Since the set to be searched is fixed any time spent organising the set for search will be time well spent. If you can get the set in memory, then I expect that a binary tree structure will suit just fine. On average searching for an element in a binary tree is an O(log n) operation.
If you have reason to believe that the numbers in the set are evenly distributed throughout the range [0..10^12] then a binary search of a sorted set in memory ought to perform as well as searching a binary tree. On the other hand, if the middle element in the set (or any subset of the set) is not expected to be close to the middle value in the range encompassed by the set (or subset) then I think the binary tree will have better (practical) performance.
If you can't get the entire set in memory then decomposing it into chunks which will fit into memory and storing those chunks on disk is probably the way to go. You would store the root and upper branches of the set in memory and use them to index onto the disk. The depth of the part of the tree which is kept in memory is something you should decide for yourself, but I'd be surprised if you needed more than the root and 2 levels of branch, giving 8 chunks on disk.
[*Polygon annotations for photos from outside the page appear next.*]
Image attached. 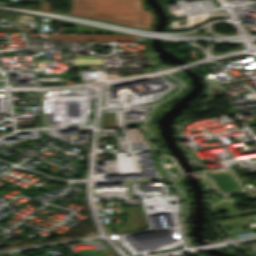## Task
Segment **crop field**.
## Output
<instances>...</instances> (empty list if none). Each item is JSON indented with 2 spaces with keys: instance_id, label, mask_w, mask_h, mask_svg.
<instances>
[{
  "instance_id": "3",
  "label": "crop field",
  "mask_w": 256,
  "mask_h": 256,
  "mask_svg": "<svg viewBox=\"0 0 256 256\" xmlns=\"http://www.w3.org/2000/svg\"><path fill=\"white\" fill-rule=\"evenodd\" d=\"M118 218L125 219V223L123 224V226L112 228V225L103 224L106 233L113 232V229H115L117 233H124L148 227L145 221L144 214L119 216Z\"/></svg>"
},
{
  "instance_id": "5",
  "label": "crop field",
  "mask_w": 256,
  "mask_h": 256,
  "mask_svg": "<svg viewBox=\"0 0 256 256\" xmlns=\"http://www.w3.org/2000/svg\"><path fill=\"white\" fill-rule=\"evenodd\" d=\"M40 2V11L51 12V3L48 0H39Z\"/></svg>"
},
{
  "instance_id": "1",
  "label": "crop field",
  "mask_w": 256,
  "mask_h": 256,
  "mask_svg": "<svg viewBox=\"0 0 256 256\" xmlns=\"http://www.w3.org/2000/svg\"><path fill=\"white\" fill-rule=\"evenodd\" d=\"M67 14L148 30L154 22L152 11L143 10L142 0H71Z\"/></svg>"
},
{
  "instance_id": "2",
  "label": "crop field",
  "mask_w": 256,
  "mask_h": 256,
  "mask_svg": "<svg viewBox=\"0 0 256 256\" xmlns=\"http://www.w3.org/2000/svg\"><path fill=\"white\" fill-rule=\"evenodd\" d=\"M51 39L58 40H78V41H121V42H148L145 37L134 35H62V34H50Z\"/></svg>"
},
{
  "instance_id": "4",
  "label": "crop field",
  "mask_w": 256,
  "mask_h": 256,
  "mask_svg": "<svg viewBox=\"0 0 256 256\" xmlns=\"http://www.w3.org/2000/svg\"><path fill=\"white\" fill-rule=\"evenodd\" d=\"M64 25L76 26V33L124 34L63 21Z\"/></svg>"
}]
</instances>
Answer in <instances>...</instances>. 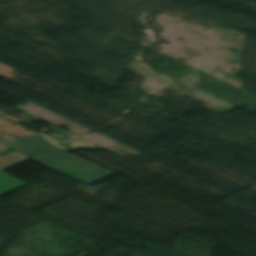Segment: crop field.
Listing matches in <instances>:
<instances>
[{
	"label": "crop field",
	"mask_w": 256,
	"mask_h": 256,
	"mask_svg": "<svg viewBox=\"0 0 256 256\" xmlns=\"http://www.w3.org/2000/svg\"><path fill=\"white\" fill-rule=\"evenodd\" d=\"M0 142L90 184L112 175L67 154L69 149L43 135L23 137L1 135Z\"/></svg>",
	"instance_id": "1"
},
{
	"label": "crop field",
	"mask_w": 256,
	"mask_h": 256,
	"mask_svg": "<svg viewBox=\"0 0 256 256\" xmlns=\"http://www.w3.org/2000/svg\"><path fill=\"white\" fill-rule=\"evenodd\" d=\"M27 183L0 171V196H3Z\"/></svg>",
	"instance_id": "2"
},
{
	"label": "crop field",
	"mask_w": 256,
	"mask_h": 256,
	"mask_svg": "<svg viewBox=\"0 0 256 256\" xmlns=\"http://www.w3.org/2000/svg\"><path fill=\"white\" fill-rule=\"evenodd\" d=\"M8 148L0 145V152L6 150ZM28 158L27 156L21 154V153H18L16 151L4 156V157H1L0 156V170L8 167V166H11L19 161H22L24 159Z\"/></svg>",
	"instance_id": "3"
},
{
	"label": "crop field",
	"mask_w": 256,
	"mask_h": 256,
	"mask_svg": "<svg viewBox=\"0 0 256 256\" xmlns=\"http://www.w3.org/2000/svg\"><path fill=\"white\" fill-rule=\"evenodd\" d=\"M47 127L50 128V129H52V130H54V131L49 135V137H51V138H53V139H55V140H57V141H59V142H64V141H66V140H68V139H70V138H72V137L75 136V135L72 136V135H70V134H68V133H66V132H64V131H62V130H60V129L54 127V126H52V125H49V126H47Z\"/></svg>",
	"instance_id": "4"
},
{
	"label": "crop field",
	"mask_w": 256,
	"mask_h": 256,
	"mask_svg": "<svg viewBox=\"0 0 256 256\" xmlns=\"http://www.w3.org/2000/svg\"><path fill=\"white\" fill-rule=\"evenodd\" d=\"M64 145H66L68 147H71V148H73L75 150H80V149H85V148H87V147H89V146H91L93 144H91V143H89L87 141H84V140H82L80 138H77V139H75V140H73L71 142H68V143L64 144Z\"/></svg>",
	"instance_id": "5"
},
{
	"label": "crop field",
	"mask_w": 256,
	"mask_h": 256,
	"mask_svg": "<svg viewBox=\"0 0 256 256\" xmlns=\"http://www.w3.org/2000/svg\"><path fill=\"white\" fill-rule=\"evenodd\" d=\"M20 116L23 119L21 122H23L25 124H28V125H30V124L34 123L35 121L39 120V119H37V118L27 114V113L21 114Z\"/></svg>",
	"instance_id": "6"
}]
</instances>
Of course, this only solves part of your problem, finding whether a given number is in the set; you really want to find whether the given number is the factor of any number in the set. As I've suggested in comments I think any approach based on factorising the numbers in the set is hopeless, giving an expected running time beyond polynomial time.
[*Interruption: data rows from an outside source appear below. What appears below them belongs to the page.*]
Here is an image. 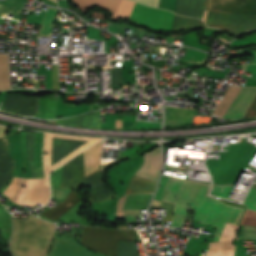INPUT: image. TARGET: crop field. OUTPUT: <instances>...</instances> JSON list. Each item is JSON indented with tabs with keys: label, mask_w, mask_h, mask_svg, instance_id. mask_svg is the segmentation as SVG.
<instances>
[{
	"label": "crop field",
	"mask_w": 256,
	"mask_h": 256,
	"mask_svg": "<svg viewBox=\"0 0 256 256\" xmlns=\"http://www.w3.org/2000/svg\"><path fill=\"white\" fill-rule=\"evenodd\" d=\"M206 13L205 11L204 19ZM205 23L210 27L224 28L239 34L245 30L256 28V17L208 12Z\"/></svg>",
	"instance_id": "obj_3"
},
{
	"label": "crop field",
	"mask_w": 256,
	"mask_h": 256,
	"mask_svg": "<svg viewBox=\"0 0 256 256\" xmlns=\"http://www.w3.org/2000/svg\"><path fill=\"white\" fill-rule=\"evenodd\" d=\"M193 27H202L204 29L207 28L206 25L198 19L179 17L174 14L172 32L185 30Z\"/></svg>",
	"instance_id": "obj_12"
},
{
	"label": "crop field",
	"mask_w": 256,
	"mask_h": 256,
	"mask_svg": "<svg viewBox=\"0 0 256 256\" xmlns=\"http://www.w3.org/2000/svg\"><path fill=\"white\" fill-rule=\"evenodd\" d=\"M246 71L252 73L253 75L251 76V78L256 80V64H247Z\"/></svg>",
	"instance_id": "obj_26"
},
{
	"label": "crop field",
	"mask_w": 256,
	"mask_h": 256,
	"mask_svg": "<svg viewBox=\"0 0 256 256\" xmlns=\"http://www.w3.org/2000/svg\"><path fill=\"white\" fill-rule=\"evenodd\" d=\"M101 143L102 141L92 146L88 150L84 151V163H85L86 176L98 170Z\"/></svg>",
	"instance_id": "obj_10"
},
{
	"label": "crop field",
	"mask_w": 256,
	"mask_h": 256,
	"mask_svg": "<svg viewBox=\"0 0 256 256\" xmlns=\"http://www.w3.org/2000/svg\"><path fill=\"white\" fill-rule=\"evenodd\" d=\"M7 129V126L0 125V138H2L5 135Z\"/></svg>",
	"instance_id": "obj_29"
},
{
	"label": "crop field",
	"mask_w": 256,
	"mask_h": 256,
	"mask_svg": "<svg viewBox=\"0 0 256 256\" xmlns=\"http://www.w3.org/2000/svg\"><path fill=\"white\" fill-rule=\"evenodd\" d=\"M205 10L256 15V0H206Z\"/></svg>",
	"instance_id": "obj_4"
},
{
	"label": "crop field",
	"mask_w": 256,
	"mask_h": 256,
	"mask_svg": "<svg viewBox=\"0 0 256 256\" xmlns=\"http://www.w3.org/2000/svg\"><path fill=\"white\" fill-rule=\"evenodd\" d=\"M242 225H255L256 226V213L248 211L245 218L241 222Z\"/></svg>",
	"instance_id": "obj_23"
},
{
	"label": "crop field",
	"mask_w": 256,
	"mask_h": 256,
	"mask_svg": "<svg viewBox=\"0 0 256 256\" xmlns=\"http://www.w3.org/2000/svg\"><path fill=\"white\" fill-rule=\"evenodd\" d=\"M52 89L59 90V86H58V65H52Z\"/></svg>",
	"instance_id": "obj_24"
},
{
	"label": "crop field",
	"mask_w": 256,
	"mask_h": 256,
	"mask_svg": "<svg viewBox=\"0 0 256 256\" xmlns=\"http://www.w3.org/2000/svg\"><path fill=\"white\" fill-rule=\"evenodd\" d=\"M0 8H1V6H0Z\"/></svg>",
	"instance_id": "obj_31"
},
{
	"label": "crop field",
	"mask_w": 256,
	"mask_h": 256,
	"mask_svg": "<svg viewBox=\"0 0 256 256\" xmlns=\"http://www.w3.org/2000/svg\"><path fill=\"white\" fill-rule=\"evenodd\" d=\"M240 90L241 88L230 86L229 89L224 94L222 100L214 110V113L223 117V115L225 114V112L227 111V109L229 108V106L231 105V103L233 102V100L235 99Z\"/></svg>",
	"instance_id": "obj_13"
},
{
	"label": "crop field",
	"mask_w": 256,
	"mask_h": 256,
	"mask_svg": "<svg viewBox=\"0 0 256 256\" xmlns=\"http://www.w3.org/2000/svg\"><path fill=\"white\" fill-rule=\"evenodd\" d=\"M161 167L162 155L161 149L158 148L151 153L145 154V162L135 176H141L143 178L157 181Z\"/></svg>",
	"instance_id": "obj_7"
},
{
	"label": "crop field",
	"mask_w": 256,
	"mask_h": 256,
	"mask_svg": "<svg viewBox=\"0 0 256 256\" xmlns=\"http://www.w3.org/2000/svg\"><path fill=\"white\" fill-rule=\"evenodd\" d=\"M244 205H247L246 210H251L256 212V186L252 185L248 195L246 196Z\"/></svg>",
	"instance_id": "obj_18"
},
{
	"label": "crop field",
	"mask_w": 256,
	"mask_h": 256,
	"mask_svg": "<svg viewBox=\"0 0 256 256\" xmlns=\"http://www.w3.org/2000/svg\"><path fill=\"white\" fill-rule=\"evenodd\" d=\"M164 204L168 205L165 218L171 220L174 206L171 204H167V203H164Z\"/></svg>",
	"instance_id": "obj_28"
},
{
	"label": "crop field",
	"mask_w": 256,
	"mask_h": 256,
	"mask_svg": "<svg viewBox=\"0 0 256 256\" xmlns=\"http://www.w3.org/2000/svg\"><path fill=\"white\" fill-rule=\"evenodd\" d=\"M53 1H55V2H56V0H53Z\"/></svg>",
	"instance_id": "obj_30"
},
{
	"label": "crop field",
	"mask_w": 256,
	"mask_h": 256,
	"mask_svg": "<svg viewBox=\"0 0 256 256\" xmlns=\"http://www.w3.org/2000/svg\"><path fill=\"white\" fill-rule=\"evenodd\" d=\"M135 1L141 2L149 6H154V7H157L159 2V0H135Z\"/></svg>",
	"instance_id": "obj_27"
},
{
	"label": "crop field",
	"mask_w": 256,
	"mask_h": 256,
	"mask_svg": "<svg viewBox=\"0 0 256 256\" xmlns=\"http://www.w3.org/2000/svg\"><path fill=\"white\" fill-rule=\"evenodd\" d=\"M256 44V36H249L242 40H234L230 43L229 47H242V46H250Z\"/></svg>",
	"instance_id": "obj_20"
},
{
	"label": "crop field",
	"mask_w": 256,
	"mask_h": 256,
	"mask_svg": "<svg viewBox=\"0 0 256 256\" xmlns=\"http://www.w3.org/2000/svg\"><path fill=\"white\" fill-rule=\"evenodd\" d=\"M72 1L81 10L82 13H86L90 8L99 7L104 10L111 11L112 17L114 18L122 0H72Z\"/></svg>",
	"instance_id": "obj_8"
},
{
	"label": "crop field",
	"mask_w": 256,
	"mask_h": 256,
	"mask_svg": "<svg viewBox=\"0 0 256 256\" xmlns=\"http://www.w3.org/2000/svg\"><path fill=\"white\" fill-rule=\"evenodd\" d=\"M256 117V98L253 101L251 107L249 108L248 112L244 116V118H253Z\"/></svg>",
	"instance_id": "obj_25"
},
{
	"label": "crop field",
	"mask_w": 256,
	"mask_h": 256,
	"mask_svg": "<svg viewBox=\"0 0 256 256\" xmlns=\"http://www.w3.org/2000/svg\"><path fill=\"white\" fill-rule=\"evenodd\" d=\"M10 89L7 55H0V90Z\"/></svg>",
	"instance_id": "obj_15"
},
{
	"label": "crop field",
	"mask_w": 256,
	"mask_h": 256,
	"mask_svg": "<svg viewBox=\"0 0 256 256\" xmlns=\"http://www.w3.org/2000/svg\"><path fill=\"white\" fill-rule=\"evenodd\" d=\"M204 12V0H177L175 13L183 16L202 18Z\"/></svg>",
	"instance_id": "obj_9"
},
{
	"label": "crop field",
	"mask_w": 256,
	"mask_h": 256,
	"mask_svg": "<svg viewBox=\"0 0 256 256\" xmlns=\"http://www.w3.org/2000/svg\"><path fill=\"white\" fill-rule=\"evenodd\" d=\"M155 186V182L139 177H133L125 192V195L129 193H153Z\"/></svg>",
	"instance_id": "obj_11"
},
{
	"label": "crop field",
	"mask_w": 256,
	"mask_h": 256,
	"mask_svg": "<svg viewBox=\"0 0 256 256\" xmlns=\"http://www.w3.org/2000/svg\"><path fill=\"white\" fill-rule=\"evenodd\" d=\"M210 185L170 177L162 201L175 204L170 227H180L188 213L189 205L195 211L194 220L218 226L214 241H218L225 223L236 224L243 209L208 198Z\"/></svg>",
	"instance_id": "obj_1"
},
{
	"label": "crop field",
	"mask_w": 256,
	"mask_h": 256,
	"mask_svg": "<svg viewBox=\"0 0 256 256\" xmlns=\"http://www.w3.org/2000/svg\"><path fill=\"white\" fill-rule=\"evenodd\" d=\"M243 239H254L256 240V227L245 226L243 233Z\"/></svg>",
	"instance_id": "obj_22"
},
{
	"label": "crop field",
	"mask_w": 256,
	"mask_h": 256,
	"mask_svg": "<svg viewBox=\"0 0 256 256\" xmlns=\"http://www.w3.org/2000/svg\"><path fill=\"white\" fill-rule=\"evenodd\" d=\"M122 4H123V2H122ZM122 4H121V6H122ZM133 5H134V2H131L129 0H125L124 4L122 6L121 12H120V14H119L117 19L128 20L130 14H131ZM121 6H120V8H121ZM120 8H119V10H120ZM119 10H118V12H119Z\"/></svg>",
	"instance_id": "obj_19"
},
{
	"label": "crop field",
	"mask_w": 256,
	"mask_h": 256,
	"mask_svg": "<svg viewBox=\"0 0 256 256\" xmlns=\"http://www.w3.org/2000/svg\"><path fill=\"white\" fill-rule=\"evenodd\" d=\"M48 256H101L90 252L79 245L74 239L56 237L55 244Z\"/></svg>",
	"instance_id": "obj_5"
},
{
	"label": "crop field",
	"mask_w": 256,
	"mask_h": 256,
	"mask_svg": "<svg viewBox=\"0 0 256 256\" xmlns=\"http://www.w3.org/2000/svg\"><path fill=\"white\" fill-rule=\"evenodd\" d=\"M173 13L163 9H157L142 5L135 4L130 20L146 25L154 30L171 31Z\"/></svg>",
	"instance_id": "obj_2"
},
{
	"label": "crop field",
	"mask_w": 256,
	"mask_h": 256,
	"mask_svg": "<svg viewBox=\"0 0 256 256\" xmlns=\"http://www.w3.org/2000/svg\"><path fill=\"white\" fill-rule=\"evenodd\" d=\"M232 186L233 185H213L210 196L227 200Z\"/></svg>",
	"instance_id": "obj_16"
},
{
	"label": "crop field",
	"mask_w": 256,
	"mask_h": 256,
	"mask_svg": "<svg viewBox=\"0 0 256 256\" xmlns=\"http://www.w3.org/2000/svg\"><path fill=\"white\" fill-rule=\"evenodd\" d=\"M256 96V88H242L226 114V119L242 118ZM223 118V119H224Z\"/></svg>",
	"instance_id": "obj_6"
},
{
	"label": "crop field",
	"mask_w": 256,
	"mask_h": 256,
	"mask_svg": "<svg viewBox=\"0 0 256 256\" xmlns=\"http://www.w3.org/2000/svg\"><path fill=\"white\" fill-rule=\"evenodd\" d=\"M207 56L208 55L206 53H202L197 50L188 48L185 61L193 63H204Z\"/></svg>",
	"instance_id": "obj_17"
},
{
	"label": "crop field",
	"mask_w": 256,
	"mask_h": 256,
	"mask_svg": "<svg viewBox=\"0 0 256 256\" xmlns=\"http://www.w3.org/2000/svg\"><path fill=\"white\" fill-rule=\"evenodd\" d=\"M56 11H57V9H53L50 7L48 8V10L44 16L43 22L41 24V28H40L38 37L49 38L52 21H53Z\"/></svg>",
	"instance_id": "obj_14"
},
{
	"label": "crop field",
	"mask_w": 256,
	"mask_h": 256,
	"mask_svg": "<svg viewBox=\"0 0 256 256\" xmlns=\"http://www.w3.org/2000/svg\"><path fill=\"white\" fill-rule=\"evenodd\" d=\"M161 123L151 121H137L131 129H151L160 128Z\"/></svg>",
	"instance_id": "obj_21"
}]
</instances>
I'd approach this part of the problem the other way round: generate the multiples of the given number and search for each of them. If your set has 10^7 elements then any given number N will have about (10^7)/N multiples in the set. If the given number is drawn at random from the range [0..10^12] the mean value of N is 0.5*10^12, which suggests (counter-intuitively) that in most cases you will only have to search for N itself.
And yes, I am aware that in many cases you would have to search for many more values.
This approach would parallelise relatively easily.
A fast solution which requires some precomputation:
Organize your set in a binary tree with the following rules:
Numbers of the set are on the leaves.
The root of the tree contains r the minimum of all prime numbers that divide a number of the set.
The left subtree correspond to the subset of multiples of r (divided by r so that r won't be repeated infinitly).
The right subtree correspond to the subset of numbers not multiple of r.
If you want to test if a number N divides some element of the set, compute its prime decomposition and go through the tree until you reach a leaf. If the leaf contains a number then N divides it, else if the leaf is empty then N divides no element in the set.
Simply calculate the product of the set and mod the result with the test factor.
In your example
{24,33,52} P=41184
Tf 12: 41184 mod 12 = 0 True
Tf 5: 41184 mod 5 = 4 False
The set can be broken into chunks if calculating the product would overflow the arithmetic of the calculator, but huge numbers are possible by storing a strings.